Question:  I planted a hedge of Green Giant Arborvitaes several years ago and I had just made circles of mulch around each one. Cutting under them with a lawn mower has become a pain. Now that they are growing almost together I would like to connect them with one long bed. This looks like it is going to be a lot of work to remove the sod. Do you have any suggestions?

Answer:  First define the bed that you want by marking the edge with marking paint. If you get someone to help you, the other person can hold up any low lying branches so that they don't touch the ground. Then on a cool day you could spray all of the under - growing vegetation with Remuda. When you release the branches, don't worry if they touch the Remuda-sprayed vegetation. As long as they don't brush back and forth, they won't pick up enough Remuda to do harm to the Green Giants. You can use a rented bed edger to make a nice neat edge. Level the soil that the bed edger removes from its furrow by raking it level toward the arborvitaes. Then cover all of the sprayed vegetation with 2-3 inches of good quality mulch.

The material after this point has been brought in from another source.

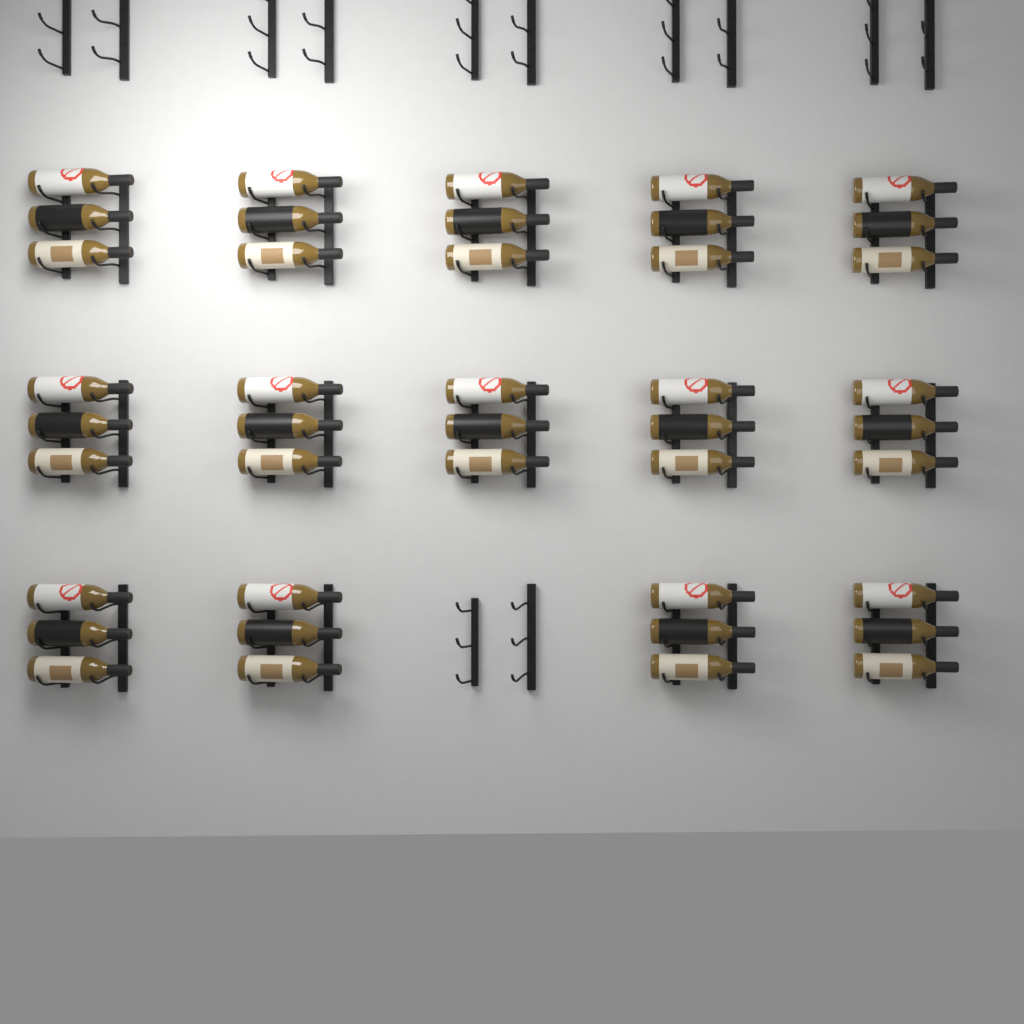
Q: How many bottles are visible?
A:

Question:  The leaves of my peonies are covered with a white substance that looks like dried milk. I have had my peonies for years, but I have never had this problem before. What should I spray with?

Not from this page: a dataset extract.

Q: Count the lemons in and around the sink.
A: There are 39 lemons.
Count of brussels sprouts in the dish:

Answer: Your peonies have powdery mildew, a common fungus in the summer and fall; although this year it is worse on peonies than usual. Mildew is most frequently seen on French lilacs. It is not life threatening. Nothing can be done this year. Next year the foliage will come up normally in the spring and flowering should be normal also. Next year to prevent the powdery mildew, spray with Messenger every three weeks starting in the spring. In addition, spray with Infuse at the first sign of mildew, if any should occur next summer.


Question: Would you please tell me how to kill weeds in English Ivy ground cover?

Answer: There is no spray I know of to kill broadleaf weeds in English Ivy without harming the ivy. Grass weeds can be killed with a product called Selective Systemic Grass Killer with the active ingredient fluazifop. Broadleaf weeds will require hand removal or you can carefully apply Remuda with a paint brush, being careful to cover all leaf surfaces while getting none on the ivy.


Question: Last week I bought one of your 'Red Sprite' deciduous hollies and one of your 'Apollo' pollinators. How far should the 'Apollo' be planted from the 'Red Sprite?'

Answer: The closer the pollinator is planted to the 'Red Sprite,' the better the pollination will be. Unless there are a lot of obstructions, 'Apollo' can be planted as far as 100 feet from the 'Red Sprite.' As the only reason to grow an 'Apollo' is for pollination, I usually plant the male pollinator holly in the same hole as one of the females. For maximum show of berries, I place the female 'Red Sprite' in the front. Planted this way, 'Apollo' can be kept cut back to a few short stems and still provide sufficient pollen for prolific berry-set.